You are very clear about how frustrating it is to see famillies wihtout support, I get it, I understand and it really really sucks, I just don't see it as a free pass when a child is neglected.



Jubie
 
FWIW, I do agree with you, Amraann... as long as you were not really saying it would be okay for her to be on drugs. :)

I was a single mom of one healthy toddler and even that was hard. My parents lived close by, but they had their jobs too which would have them travelling a lot, so they could not be there all the time. Friends lived far away, as well. I remember I would get exhausted and sometimes nap when she was awake and playing... I'd always try to be awake but when you're exhausted, sometimes you can't stay awake no matter how hard you try.

However it always scared the heck out of me.... as soon as I'd wake up I'd be frantic until I knew she was alright. Which usually wasn't long (both the napping and the frantic part :)), because I had child-proofed my house beyond belief and she couldn't get into anything.

So the part I understand is that I very well too could have ended up with poopy walls (what if she soiled her diaper and decided to investigate the contents? Yikes....) and a child eating spaghetti off the floor (plates would sometimes still be sitting at the dining table when I fell asleep, she surely could have knocked them on the ground and had another bite). If people would have walked in on me then, they'd have probably thought I was a bad mother. I think (hope? ;)) most parents probably went through a day or moment like this.
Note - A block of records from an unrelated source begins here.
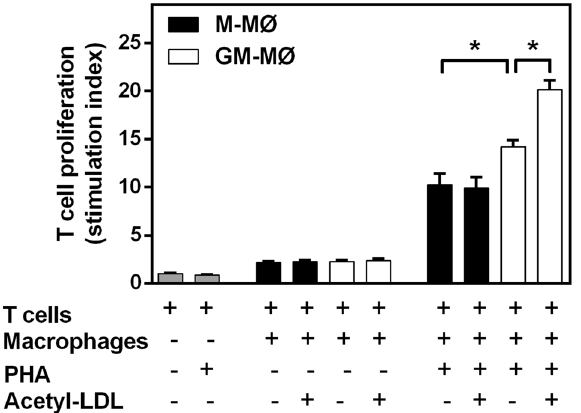
Figure 7. Effect of lipid-loading on the capability of M-MØ and GM-MØ to support T cell proliferation. For each experiment, M-MØ and GM-MØ were prepared from a buffy coat derived from a single human donor. The macrophages were incubated in the absence or presence of acetyl-LDL (25 µg/mL) for 24 h in serum-free DMEM, after which the cells were washed, autologous T cells were added and co-cultured in the presence or absence of 10 µg/mL phytohemagglutinin (PHA). As a control, the T cellswere cultured alone (grey bars). After 4 days, the T cell numbers in the medium were counted. T cell proliferation was expressed as a stimulation index defined as a ratio obtained by dividing the number of viable T cells in the presence of macrophages by the number of viable T cells in the absence of macrophages. Data (means ± SEM) are derived from triplicate wells and correspond to 3 monocyte donors. *p < 0.05 by Wilcoxon Signed-Rank test for paired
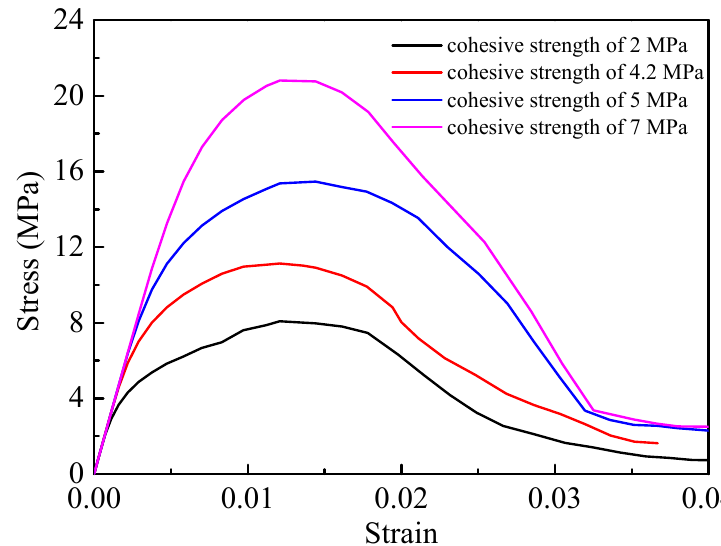
Figure 22. Stress–strain curves of the models with different interface strengths under uniaxial compression at a strain rate of 10 − 2 s − 1 .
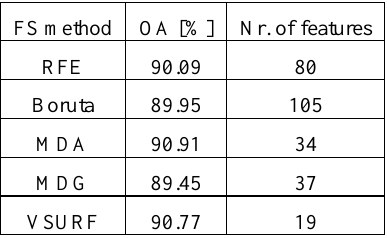
Table 4. Peak overall accuracy (%) for Random Forest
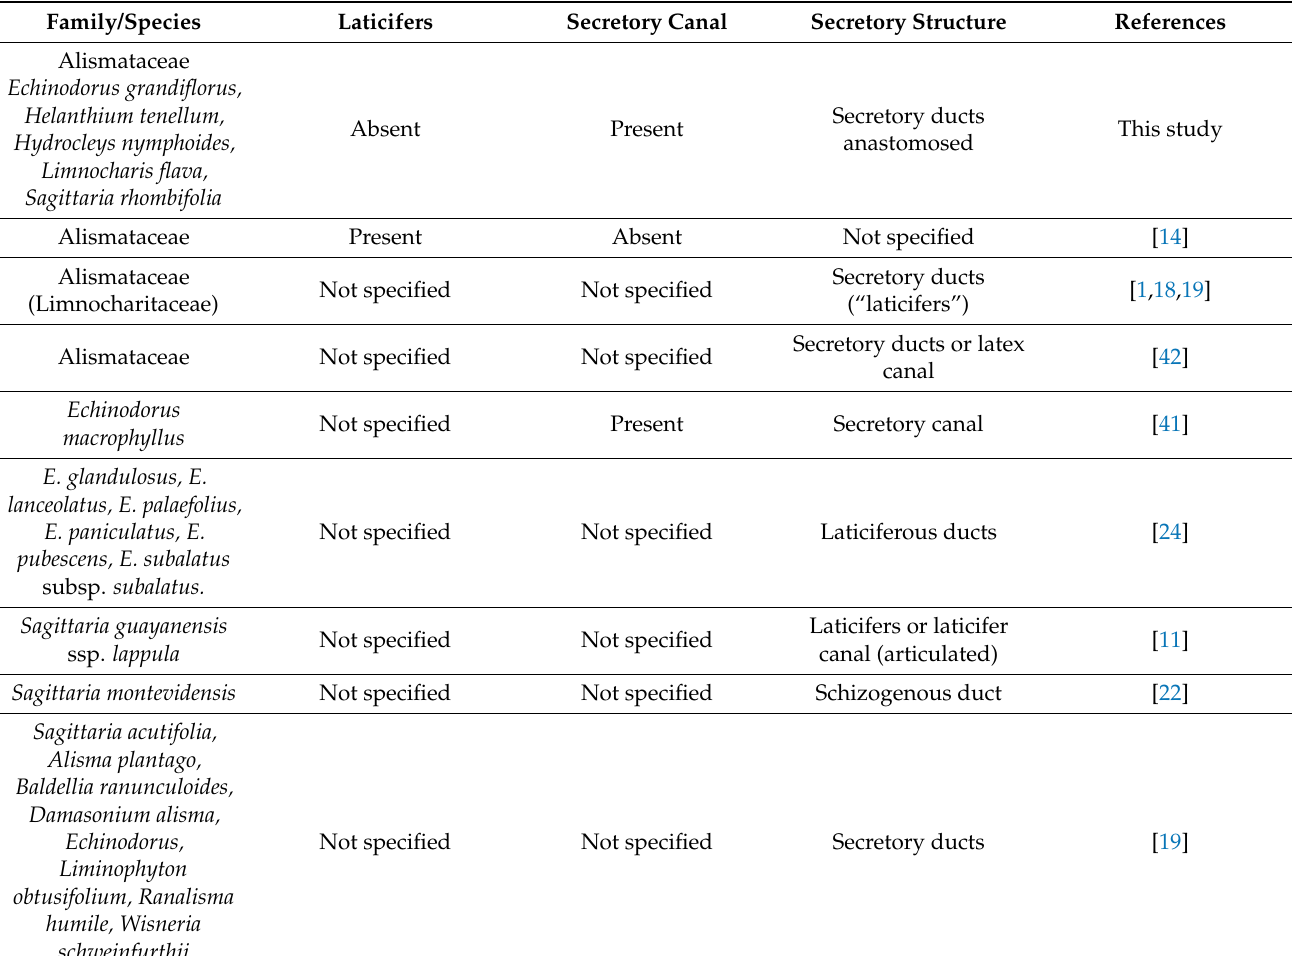
Table 3. Survey of secretory structures in Alismatales based on the specialized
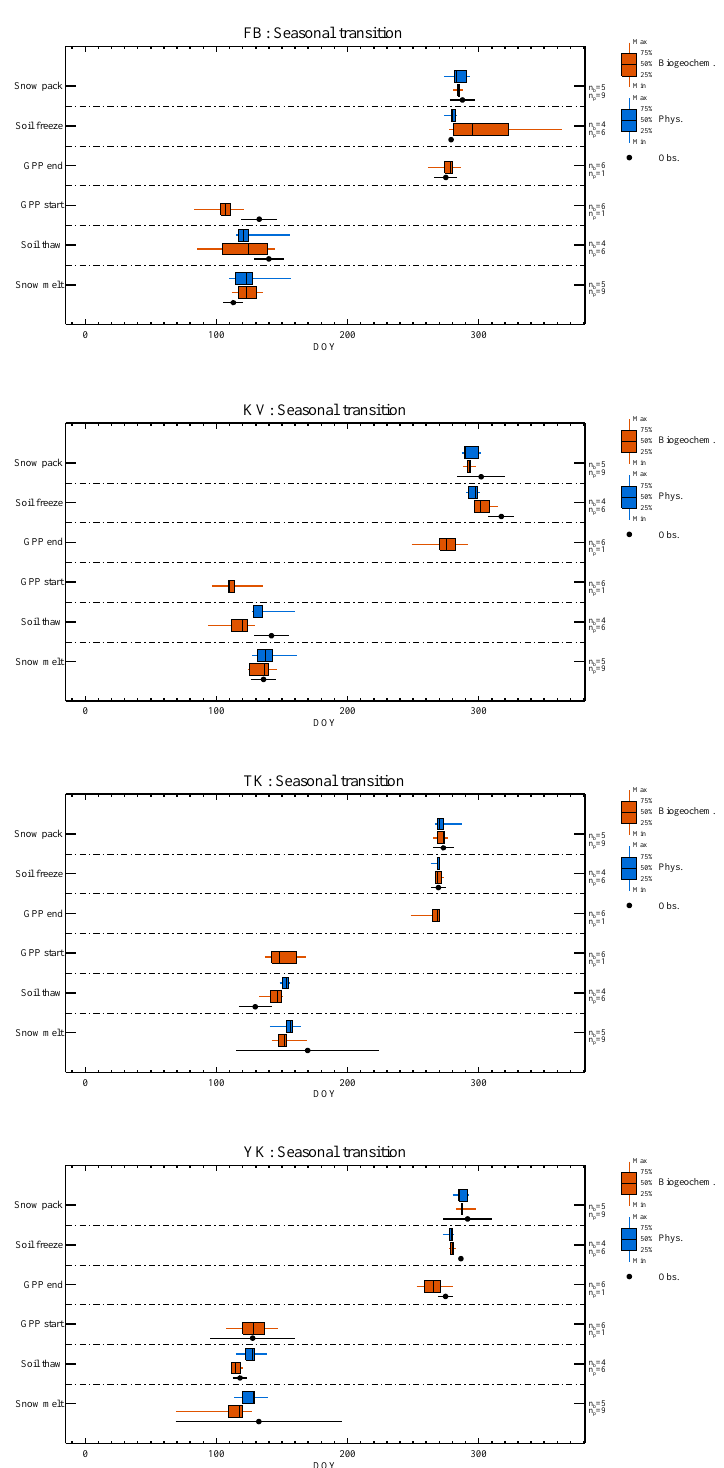
Figure 9. Example of seasonal transitions in ground temperature, snow, and vegetation among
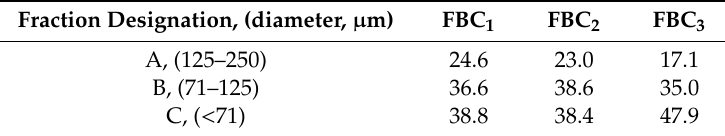
Table 2. Share of grain fractions in FBCs—sieve analysis results,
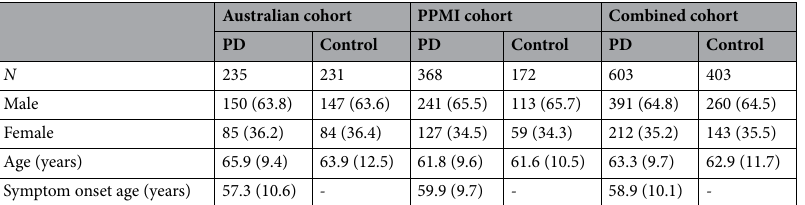
Table 1. Summary of the independent and combined cohort demographic information. Data presented as Mean (SD) or n (%). PPMI, Parkinson’s Progression Markers Initiative; PD, Parkinson’s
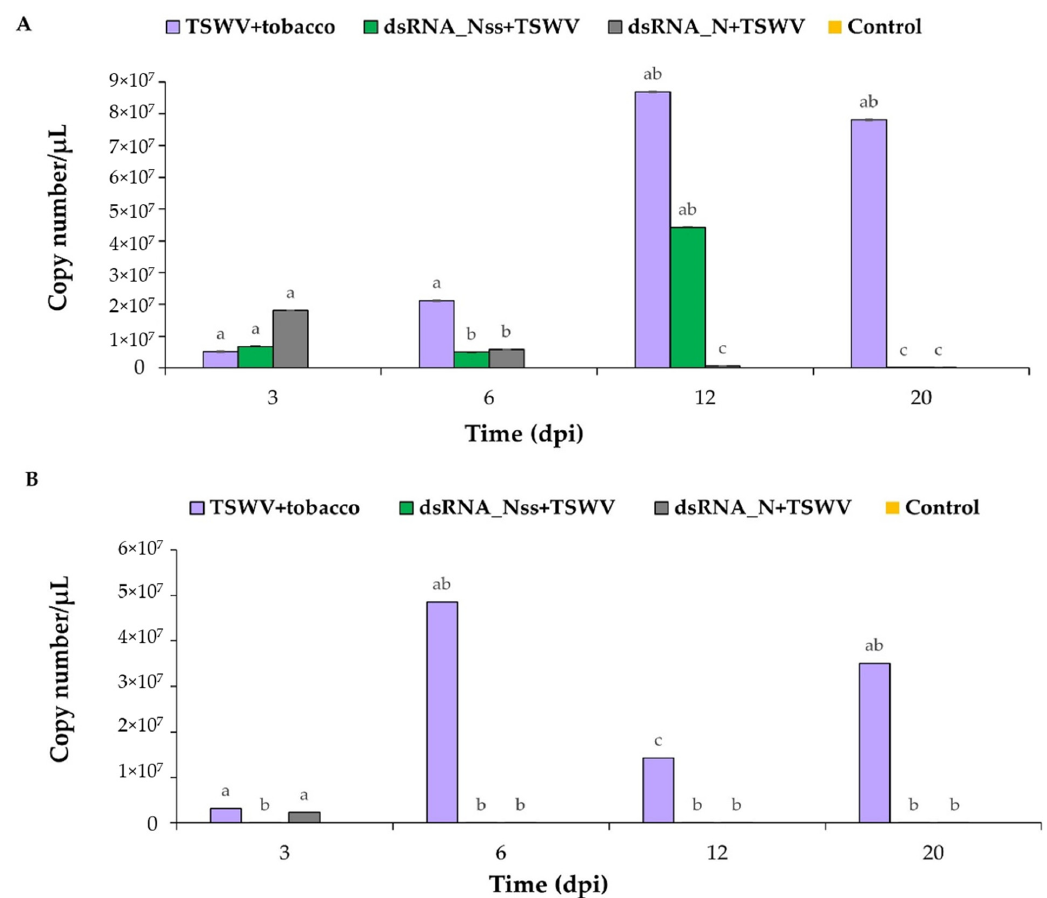
Figure 3. Accumulation of tomato spotted wilt virus (TSWV) in inoculated and younger, non-inoculated leaves of tobacco at different time points. Logarithmic graph of the viral copy numbers of four different treatments (dsRNA_N + TSWV, dsRNA_NSs + TSWV, TSWV+ tobacco, and control. ( A ) TSWV copy number in co-inoculated leaves and ( B ) TSWV copy number in younger, non-inoculated leaves. Different letters indicate statistically significant differences ( p < 0.05) between means. Error bars represent standard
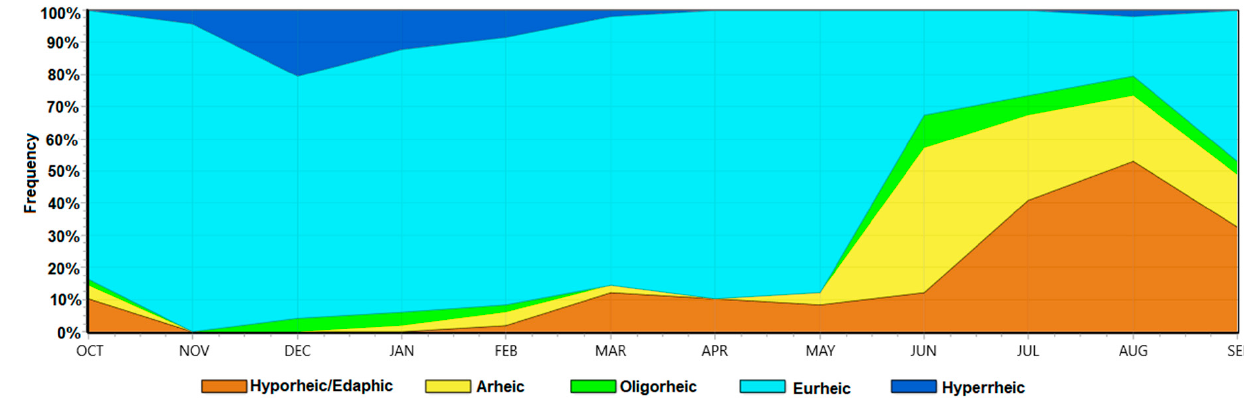
Figure 13. ASFG of the natural state of Tsiknias River derived from flow simulations (1955–2005).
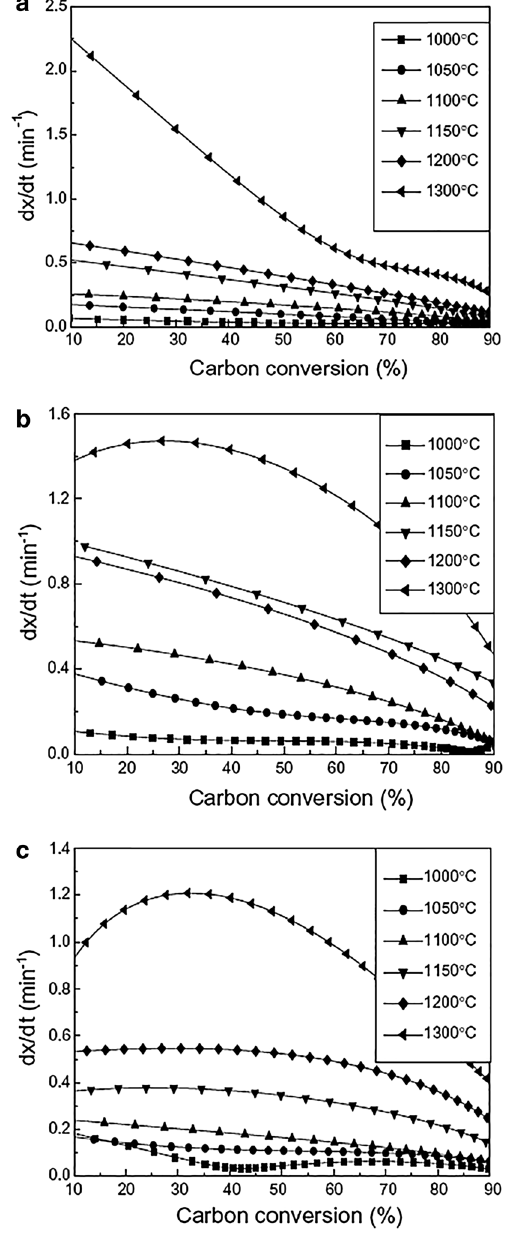
Fig. 5 Effect of temperature on gasification rate of char a SC, b RC, c RDC, Liu et al.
BUT what I do not understand in this case, is where she doesn't even seem concered about the fact that her little boy was found wandering near/on the highway. I'd have been kicking and screaming to be allowed to hug and hold my child, and would have been crying my eyes out. Exhaustion does not excuse her obvious lack of concern about the situation, or relief about having her son back safely - any emotion, really.

I think people are not judging her home situation alone, but the totality of the picture - and even then I do not think most people on this thread have been harsh, as I have read many wishing the best to come from this, even for the mother. I hope this as well... because it does seem apparent that there is more going on than just exhaustion.

And I also do agree that there should be more help for families who do not have the resources of their own... I know I could have used some help, let alone parents with special needs children!
 
I want to say Welcome tooo....


I am questioning that this is the totallity of the situation.
This is one news article... Her reply??? to me screams overwelhmed tired mom.
I really meant to illustrate that her reply is likely programed to the BS she normally gets back. YOu just eventually lose the will to cope.

Jubie at age 2 Richie could solve any puzzle. He could easily figure out a chain lock and a means to reach it. Thus the reason for the bolted furniture in our house.
Anything less then a keyed deadbolt he could have undone. A keyed deadbolt costs money and the knowledge to install it along with a drill or the money to pay for installation.

Again I DO NOT want to defend this women for outright neglect.....
But ... based on one news article highlighting the worst of the situation (to sell papers) I just can see how a totally exhausted mom could sleep while the child wandered off and maybe the toddler had just woken up with a messy diaper (possibly raisins or corn eaten the night before?? remember those messes???)
So the toddler decides last nights spaghetti leftovers looks good.
PLEASE ..... Richie likes the cat food....

MY point about the resources is that legally they are suppose to be there for a disabled child but in reality they are not.

Maybe she needs a parenting class. I don't know.... But I am upset that the reporters were soooooo willing to highlight the bad mother she is without illustrating the resources needed or the difficulties she may have.